Copy each of the records below word for word, changing nothing.

=== Input data ===

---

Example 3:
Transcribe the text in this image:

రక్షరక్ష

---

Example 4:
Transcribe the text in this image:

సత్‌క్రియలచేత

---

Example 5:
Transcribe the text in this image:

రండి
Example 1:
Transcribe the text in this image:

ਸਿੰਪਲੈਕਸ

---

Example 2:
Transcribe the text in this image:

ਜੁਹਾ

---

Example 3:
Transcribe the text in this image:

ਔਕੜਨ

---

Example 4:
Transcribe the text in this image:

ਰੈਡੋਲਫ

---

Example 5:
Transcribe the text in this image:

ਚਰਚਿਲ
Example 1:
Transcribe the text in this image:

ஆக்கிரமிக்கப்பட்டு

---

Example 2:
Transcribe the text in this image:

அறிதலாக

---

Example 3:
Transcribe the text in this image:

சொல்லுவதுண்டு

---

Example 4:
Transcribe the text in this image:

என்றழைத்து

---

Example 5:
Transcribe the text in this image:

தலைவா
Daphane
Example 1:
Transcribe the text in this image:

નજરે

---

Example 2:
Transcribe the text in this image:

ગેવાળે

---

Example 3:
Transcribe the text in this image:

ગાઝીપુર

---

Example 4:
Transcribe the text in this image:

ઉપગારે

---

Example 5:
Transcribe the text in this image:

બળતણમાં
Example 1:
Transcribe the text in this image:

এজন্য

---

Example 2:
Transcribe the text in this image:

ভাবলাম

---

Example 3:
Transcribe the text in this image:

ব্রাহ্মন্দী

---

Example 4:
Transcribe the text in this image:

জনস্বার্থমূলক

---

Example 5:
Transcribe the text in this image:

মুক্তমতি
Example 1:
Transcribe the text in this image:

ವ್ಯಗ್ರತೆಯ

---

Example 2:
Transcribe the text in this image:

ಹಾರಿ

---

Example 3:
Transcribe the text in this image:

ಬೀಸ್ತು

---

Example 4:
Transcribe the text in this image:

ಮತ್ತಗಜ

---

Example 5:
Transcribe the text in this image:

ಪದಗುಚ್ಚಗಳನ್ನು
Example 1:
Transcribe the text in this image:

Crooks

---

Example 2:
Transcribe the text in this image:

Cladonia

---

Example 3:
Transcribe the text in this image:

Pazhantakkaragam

===

Task response:
---

Example 3:
Transcribe the text in this image:

రక్షరక్ష

---

Example 4:
Transcribe the text in this image:

సత్‌క్రియలచేత

---

Example 5:
Transcribe the text in this image:

రండి
Example 1:
Transcribe the text in this image:

ਸਿੰਪਲੈਕਸ

---

Example 2:
Transcribe the text in this image:

ਜੁਹਾ

---

Example 3:
Transcribe the text in this image:

ਔਕੜਨ

---

Example 4:
Transcribe the text in this image:

ਰੈਡੋਲਫ

---

Example 5:
Transcribe the text in this image:

ਚਰਚਿਲ
Example 1:
Transcribe the text in this image:

ஆக்கிரமிக்கப்பட்டு

---

Example 2:
Transcribe the text in this image:

அறிதலாக

---

Example 3:
Transcribe the text in this image:

சொல்லுவதுண்டு

---

Example 4:
Transcribe the text in this image:

என்றழைத்து

---

Example 5:
Transcribe the text in this image:

தலைவா
Daphane
Example 1:
Transcribe the text in this image:

નજરે

---

Example 2:
Transcribe the text in this image:

ગેવાળે

---

Example 3:
Transcribe the text in this image:

ગાઝીપુર

---

Example 4:
Transcribe the text in this image:

ઉપગારે

---

Example 5:
Transcribe the text in this image:

બળતણમાં
Example 1:
Transcribe the text in this image:

এজন্য

---

Example 2:
Transcribe the text in this image:

ভাবলাম

---

Example 3:
Transcribe the text in this image:

ব্রাহ্মন্দী

---

Example 4:
Transcribe the text in this image:

জনস্বার্থমূলক

---

Example 5:
Transcribe the text in this image:

মুক্তমতি
Example 1:
Transcribe the text in this image:

ವ್ಯಗ್ರತೆಯ

---

Example 2:
Transcribe the text in this image:

ಹಾರಿ

---

Example 3:
Transcribe the text in this image:

ಬೀಸ್ತು

---

Example 4:
Transcribe the text in this image:

ಮತ್ತಗಜ

---

Example 5:
Transcribe the text in this image:

ಪದಗುಚ್ಚಗಳನ್ನು
Example 1:
Transcribe the text in this image:

Crooks

---

Example 2:
Transcribe the text in this image:

Cladonia

---

Example 3:
Transcribe the text in this image:

Pazhantakkaragam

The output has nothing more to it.